Swap every "London" in the listing below for "Manchester", keep all other text the same, and leave out the pictures.
*** Opening of EXCERPTED DATA ***
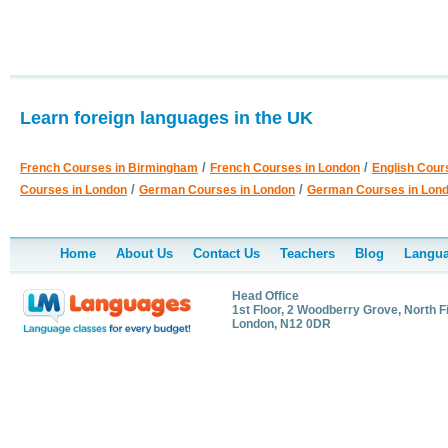
Learn foreign languages in the UK
/
/
French Courses in Birmingham
French Courses in London
English Cour
/
/
Courses in London
German Courses in London
German Courses in Lon
Home
About Us
Contact Us
Teachers
Blog
Langua
Head Office
1st Floor, 2 Woodberry Grove, North F
London, N12 0DR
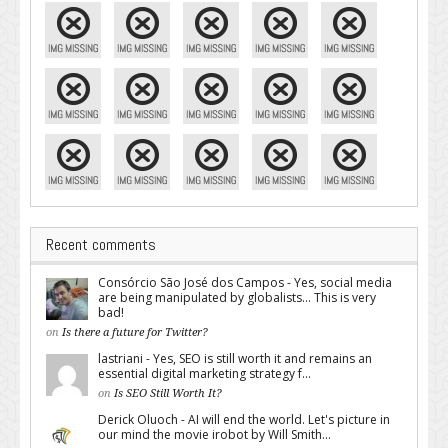
Recent comments
Consórcio São José dos Campos - Yes, social media
are being manipulated by globalists... This is very
bad!
on
Is there a future for Twitter?
lastriani - Yes, SEO is still worth it and remains an
essential digital marketing strategy f...
on
Is SEO Still Worth It?
Derick Oluoch - AI will end the world. Let's picture in
our mind the movie irobot by Will Smith...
*** Close of EXCERPTED DATA ***
**SOLUTION TO THE EXERCISE**
Learn foreign languages in the UK
/
/
French Courses in Birmingham
French Courses in Manchester
English Cour
/
/
Courses in Manchester
German Courses in Manchester
German Courses in Lon
Home
About Us
Contact Us
Teachers
Blog
Langua
Head Office
1st Floor, 2 Woodberry Grove, North F
Manchester, N12 0DR
Recent comments
Consórcio São José dos Campos - Yes, social media
are being manipulated by globalists... This is very
bad!
on
Is there a future for Twitter?
lastriani - Yes, SEO is still worth it and remains an
essential digital marketing strategy f...
on
Is SEO Still Worth It?
Derick Oluoch - AI will end the world. Let's picture in
our mind the movie irobot by Will Smith...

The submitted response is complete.